What lines in the data hold the string "tscaiInputUl"? Show them.

Modification records
____
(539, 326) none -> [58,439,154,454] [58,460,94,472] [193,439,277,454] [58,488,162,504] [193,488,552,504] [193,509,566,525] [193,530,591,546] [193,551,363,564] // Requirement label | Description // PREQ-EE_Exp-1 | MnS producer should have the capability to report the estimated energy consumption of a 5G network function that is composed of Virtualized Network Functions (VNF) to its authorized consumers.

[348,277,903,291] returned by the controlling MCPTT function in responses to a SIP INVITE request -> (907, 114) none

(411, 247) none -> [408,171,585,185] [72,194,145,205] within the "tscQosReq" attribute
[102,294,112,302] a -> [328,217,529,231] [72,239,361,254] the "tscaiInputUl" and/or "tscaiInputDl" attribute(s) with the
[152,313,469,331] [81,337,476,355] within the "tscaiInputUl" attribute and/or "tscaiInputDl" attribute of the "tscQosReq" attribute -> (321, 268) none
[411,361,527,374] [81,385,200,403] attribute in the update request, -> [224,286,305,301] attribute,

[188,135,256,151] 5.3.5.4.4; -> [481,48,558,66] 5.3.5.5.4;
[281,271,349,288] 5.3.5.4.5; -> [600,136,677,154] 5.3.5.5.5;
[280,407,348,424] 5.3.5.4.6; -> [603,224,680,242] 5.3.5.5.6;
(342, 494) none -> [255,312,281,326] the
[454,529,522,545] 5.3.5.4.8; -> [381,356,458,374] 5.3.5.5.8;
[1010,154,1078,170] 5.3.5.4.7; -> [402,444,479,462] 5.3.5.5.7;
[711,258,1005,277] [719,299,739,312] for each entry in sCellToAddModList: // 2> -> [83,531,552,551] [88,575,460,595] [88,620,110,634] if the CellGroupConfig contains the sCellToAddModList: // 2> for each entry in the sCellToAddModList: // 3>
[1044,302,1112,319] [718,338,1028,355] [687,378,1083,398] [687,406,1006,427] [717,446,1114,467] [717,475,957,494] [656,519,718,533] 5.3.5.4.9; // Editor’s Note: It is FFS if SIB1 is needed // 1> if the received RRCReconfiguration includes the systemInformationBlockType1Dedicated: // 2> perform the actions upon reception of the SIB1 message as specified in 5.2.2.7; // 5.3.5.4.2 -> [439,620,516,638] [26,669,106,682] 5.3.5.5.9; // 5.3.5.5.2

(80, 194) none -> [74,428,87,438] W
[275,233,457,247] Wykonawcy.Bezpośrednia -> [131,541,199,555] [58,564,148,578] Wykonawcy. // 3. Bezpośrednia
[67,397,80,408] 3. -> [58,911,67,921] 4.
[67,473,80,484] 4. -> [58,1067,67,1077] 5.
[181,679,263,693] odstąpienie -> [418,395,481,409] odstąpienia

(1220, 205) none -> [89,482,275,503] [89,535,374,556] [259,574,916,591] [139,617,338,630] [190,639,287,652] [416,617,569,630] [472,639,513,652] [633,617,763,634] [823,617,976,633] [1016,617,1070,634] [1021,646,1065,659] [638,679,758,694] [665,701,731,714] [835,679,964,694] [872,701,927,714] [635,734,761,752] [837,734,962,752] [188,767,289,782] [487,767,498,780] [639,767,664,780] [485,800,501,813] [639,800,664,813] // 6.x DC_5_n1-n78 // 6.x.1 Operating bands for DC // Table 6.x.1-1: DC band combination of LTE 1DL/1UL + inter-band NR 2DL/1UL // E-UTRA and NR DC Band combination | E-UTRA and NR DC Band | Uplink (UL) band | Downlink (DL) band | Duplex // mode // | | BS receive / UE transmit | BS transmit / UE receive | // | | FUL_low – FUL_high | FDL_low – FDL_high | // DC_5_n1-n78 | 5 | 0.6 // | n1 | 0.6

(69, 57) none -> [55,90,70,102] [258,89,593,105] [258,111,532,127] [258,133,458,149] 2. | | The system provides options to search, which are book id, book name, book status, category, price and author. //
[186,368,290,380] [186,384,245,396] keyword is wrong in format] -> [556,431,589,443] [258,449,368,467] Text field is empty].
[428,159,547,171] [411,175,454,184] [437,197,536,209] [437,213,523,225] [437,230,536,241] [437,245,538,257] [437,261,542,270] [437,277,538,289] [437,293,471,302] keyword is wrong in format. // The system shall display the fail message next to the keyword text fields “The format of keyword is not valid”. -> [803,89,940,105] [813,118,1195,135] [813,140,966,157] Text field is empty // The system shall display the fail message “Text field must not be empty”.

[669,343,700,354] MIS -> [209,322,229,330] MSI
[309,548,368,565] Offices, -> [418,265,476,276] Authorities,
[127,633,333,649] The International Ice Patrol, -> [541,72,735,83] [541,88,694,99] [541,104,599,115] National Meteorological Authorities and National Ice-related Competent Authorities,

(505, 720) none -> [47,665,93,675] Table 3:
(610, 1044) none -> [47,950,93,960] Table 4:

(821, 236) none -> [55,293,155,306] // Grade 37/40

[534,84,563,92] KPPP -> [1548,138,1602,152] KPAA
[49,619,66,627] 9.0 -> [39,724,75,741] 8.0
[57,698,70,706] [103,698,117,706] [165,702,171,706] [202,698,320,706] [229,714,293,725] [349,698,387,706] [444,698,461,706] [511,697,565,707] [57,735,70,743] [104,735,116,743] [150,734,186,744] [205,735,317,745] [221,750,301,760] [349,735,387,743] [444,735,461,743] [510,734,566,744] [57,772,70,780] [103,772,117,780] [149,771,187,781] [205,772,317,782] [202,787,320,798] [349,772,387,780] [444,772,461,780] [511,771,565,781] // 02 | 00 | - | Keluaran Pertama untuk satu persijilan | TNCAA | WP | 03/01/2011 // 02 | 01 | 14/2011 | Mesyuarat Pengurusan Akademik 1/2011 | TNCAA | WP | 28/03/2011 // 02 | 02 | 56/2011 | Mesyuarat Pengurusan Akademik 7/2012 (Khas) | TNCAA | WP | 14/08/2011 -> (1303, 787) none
____
> _Final answer_
[102,294,112,302] a -> [328,217,529,231] [72,239,361,254] the "tscaiInputUl" and/or "tscaiInputDl" attribute(s) with the
[152,313,469,331] [81,337,476,355] within the "tscaiInputUl" attribute and/or "tscaiInputDl" attribute of the "tscQosReq" attribute -> (321, 268) none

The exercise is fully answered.